Oefentekst:
================================
Muskiet was het daarmee eens. “Zij hebben de literatuur herzien om ons aan te tonen dat vitamine D tekort – tenminste gedeeltelijk – het optreden van de frequent waargenomen myopathie bij chronisch alcoholisme zou kunnen verklaren,” zei hij. “Het artikel is belangrijk vanwege dit verband, maar het echte bewijs van de pudding moet nu worden geleverd door het doen van onderzoeksproeven.”
“De oorzaken van vitamine D-tekorten bij alcoholisten kunnen leverdisfunctie, gebrek aan blootstelling aan de zon, malabsorptie en onvoldoende inname via de voeding zijn,” voegde Wijnia eraan toe.
“Het is bekend dat chronisch alcoholisme bij mensen leidt tot een abnormaal dieet, dat op zijn beurt kan leiden tot vele tekorten aan mineralen en vitaminen,” merkte Muskiet op. “Alcohol heeft een hoge calorische waarde. De combinatie van een slechte eetlust en mogelijk minder geld om te besteden aan voedsel van goede kwaliteit draagt bij tot het eten van een slecht dieet. De situatie bij chronisch alcoholisme is dus veel gecompliceerder dan vitamine D-tekort, dat bij verder gezonde mensen meestal te wijten is aan onvoldoende blootstelling aan zonlicht.”
“Wij bevelen toekomstig onderzoek aan dat zich richt op mogelijke gunstige effecten van vitamine D-suppletie en op optimale doseringen,” zei Wijnia. “Het is mogelijk dat vitamine D-suppletie kan helpen bij de preventie en behandeling van alcoholgerelateerde chronische myopathie, dus beoordeling van de vitamine D-status kan clinici helpen om ernstige vitamine D-deficiëntie vroegtijdig te diagnosticeren en dus de juiste behandeling aan te bieden. Verder onderzoek is nodig om te bepalen of dit de spierfunctie kan verbeteren als de alcoholconsumptie stopt, en welke doseringen vitamine D optimaal kunnen zijn.”
================================
[Verzamelde gegevens]
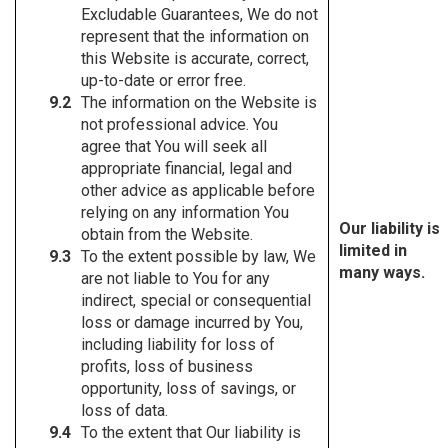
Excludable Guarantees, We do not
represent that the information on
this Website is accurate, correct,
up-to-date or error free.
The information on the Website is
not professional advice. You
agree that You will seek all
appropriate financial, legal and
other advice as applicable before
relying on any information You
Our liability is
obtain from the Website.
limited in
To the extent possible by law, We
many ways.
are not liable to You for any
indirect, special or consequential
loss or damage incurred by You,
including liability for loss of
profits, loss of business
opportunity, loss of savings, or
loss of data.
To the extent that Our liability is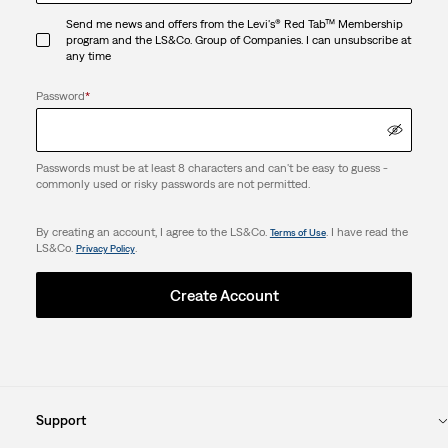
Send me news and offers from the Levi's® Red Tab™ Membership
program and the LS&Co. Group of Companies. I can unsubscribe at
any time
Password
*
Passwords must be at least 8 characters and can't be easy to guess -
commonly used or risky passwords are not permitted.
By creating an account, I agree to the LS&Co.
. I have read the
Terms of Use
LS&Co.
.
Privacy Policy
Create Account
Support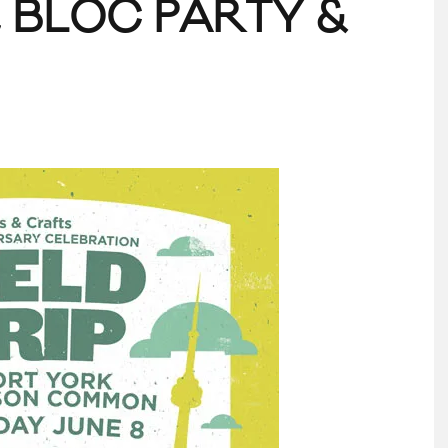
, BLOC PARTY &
================================
Wat wordt verwacht:
Ga verder met de tekst over vitamine D-tekort bij chronisch alcoholisme, aansluitend op de laatste zin.

Het antwoord:
“Dieet is meer dan een verzameling voedingsstoffen,” zei Muskiet. “Het is de balans die telt. We moeten eerst slechte diëten en een wijdverbreid tekort aan vitamine D bij de algemene bevolking corrigeren. Daartoe moeten artsen misschien worden opgeleid in voeding en levensstijl in het algemeen. Maar dit is natuurlijk niet alleen hun verantwoordelijkheid. Er zijn goede aanwijzingen dat 90 procent van diabetes type 2, 80 procent van coronaire hartziekten en 70 procent van darmkanker en beroerten kunnen worden voorkomen als mensen meer aandacht besteden aan hun gewicht, lichaamsbeweging, overmatig alcoholgebruik, roken, groenten/fruit, enz. Een kleine dagelijkse hoeveelheid alcohol houdt de dokter weg. Met geen alcohol en vooral met te veel alcohol is er een grotere kans op vele ziekten, waaronder sterfte door alle oorzaken, hart- en vaatziekten, beroerte, kanker, enz. Nogmaals, het is een kwestie van evenwicht.”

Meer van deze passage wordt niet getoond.